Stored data
╔══

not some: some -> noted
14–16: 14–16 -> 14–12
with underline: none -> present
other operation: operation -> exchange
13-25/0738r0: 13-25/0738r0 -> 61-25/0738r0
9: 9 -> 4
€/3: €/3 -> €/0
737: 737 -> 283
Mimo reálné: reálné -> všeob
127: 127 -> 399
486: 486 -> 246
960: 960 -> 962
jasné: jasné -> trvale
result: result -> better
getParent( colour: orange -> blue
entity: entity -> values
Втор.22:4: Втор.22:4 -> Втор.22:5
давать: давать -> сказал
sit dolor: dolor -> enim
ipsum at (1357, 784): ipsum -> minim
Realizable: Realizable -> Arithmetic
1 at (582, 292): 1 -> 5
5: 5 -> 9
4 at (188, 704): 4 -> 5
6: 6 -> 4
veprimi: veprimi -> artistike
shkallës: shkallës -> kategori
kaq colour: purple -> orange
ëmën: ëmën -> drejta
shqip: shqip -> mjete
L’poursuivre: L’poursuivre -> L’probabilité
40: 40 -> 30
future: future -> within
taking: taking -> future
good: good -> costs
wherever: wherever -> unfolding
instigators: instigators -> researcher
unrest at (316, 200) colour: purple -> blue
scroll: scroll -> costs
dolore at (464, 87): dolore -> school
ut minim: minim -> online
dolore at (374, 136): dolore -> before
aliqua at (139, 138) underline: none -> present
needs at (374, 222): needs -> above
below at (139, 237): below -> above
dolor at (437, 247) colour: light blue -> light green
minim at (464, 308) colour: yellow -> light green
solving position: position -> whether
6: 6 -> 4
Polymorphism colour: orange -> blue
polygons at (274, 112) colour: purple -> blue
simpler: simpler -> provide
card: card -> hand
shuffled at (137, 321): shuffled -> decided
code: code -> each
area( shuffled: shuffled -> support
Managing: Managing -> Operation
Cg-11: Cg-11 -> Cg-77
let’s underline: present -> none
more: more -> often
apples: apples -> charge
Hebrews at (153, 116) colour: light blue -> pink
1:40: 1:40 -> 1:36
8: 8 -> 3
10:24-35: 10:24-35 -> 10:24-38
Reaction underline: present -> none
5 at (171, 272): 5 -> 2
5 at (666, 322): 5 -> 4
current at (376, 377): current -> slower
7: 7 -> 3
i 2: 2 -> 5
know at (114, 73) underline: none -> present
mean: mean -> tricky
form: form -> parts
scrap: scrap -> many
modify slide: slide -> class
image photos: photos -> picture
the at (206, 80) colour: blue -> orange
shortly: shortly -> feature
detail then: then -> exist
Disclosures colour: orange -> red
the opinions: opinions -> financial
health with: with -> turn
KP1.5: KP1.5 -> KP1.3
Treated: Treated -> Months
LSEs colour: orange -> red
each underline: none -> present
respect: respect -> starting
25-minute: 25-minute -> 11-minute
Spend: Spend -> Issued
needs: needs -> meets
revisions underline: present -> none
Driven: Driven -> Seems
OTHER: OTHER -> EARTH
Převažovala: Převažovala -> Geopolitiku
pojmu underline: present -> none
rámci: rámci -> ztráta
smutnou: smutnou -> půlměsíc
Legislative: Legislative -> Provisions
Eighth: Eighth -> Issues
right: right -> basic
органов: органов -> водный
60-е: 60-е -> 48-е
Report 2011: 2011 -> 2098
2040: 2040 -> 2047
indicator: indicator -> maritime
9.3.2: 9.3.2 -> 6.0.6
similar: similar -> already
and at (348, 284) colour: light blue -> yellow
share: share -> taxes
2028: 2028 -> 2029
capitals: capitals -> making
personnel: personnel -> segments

╚══

Write out word for word the entries from the very first line through the line that contains "shuffled at (137, 321): shuffled -> decided", including that line.

Problem solution:
not some: some -> noted
14–16: 14–16 -> 14–12
with underline: none -> present
other operation: operation -> exchange
13-25/0738r0: 13-25/0738r0 -> 61-25/0738r0
9: 9 -> 4
€/3: €/3 -> €/0
737: 737 -> 283
Mimo reálné: reálné -> všeob
127: 127 -> 399
486: 486 -> 246
960: 960 -> 962
jasné: jasné -> trvale
result: result -> better
getParent( colour: orange -> blue
entity: entity -> values
Втор.22:4: Втор.22:4 -> Втор.22:5
давать: давать -> сказал
sit dolor: dolor -> enim
ipsum at (1357, 784): ipsum -> minim
Realizable: Realizable -> Arithmetic
1 at (582, 292): 1 -> 5
5: 5 -> 9
4 at (188, 704): 4 -> 5
6: 6 -> 4
veprimi: veprimi -> artistike
shkallës: shkallës -> kategori
kaq colour: purple -> orange
ëmën: ëmën -> drejta
shqip: shqip -> mjete
L’poursuivre: L’poursuivre -> L’probabilité
40: 40 -> 30
future: future -> within
taking: taking -> future
good: good -> costs
wherever: wherever -> unfolding
instigators: instigators -> researcher
unrest at (316, 200) colour: purple -> blue
scroll: scroll -> costs
dolore at (464, 87): dolore -> school
ut minim: minim -> online
dolore at (374, 136): dolore -> before
aliqua at (139, 138) underline: none -> present
needs at (374, 222): needs -> above
below at (139, 237): below -> above
dolor at (437, 247) colour: light blue -> light green
minim at (464, 308) colour: yellow -> light green
solving position: position -> whether
6: 6 -> 4
Polymorphism colour: orange -> blue
polygons at (274, 112) colour: purple -> blue
simpler: simpler -> provide
card: card -> hand
shuffled at (137, 321): shuffled -> decided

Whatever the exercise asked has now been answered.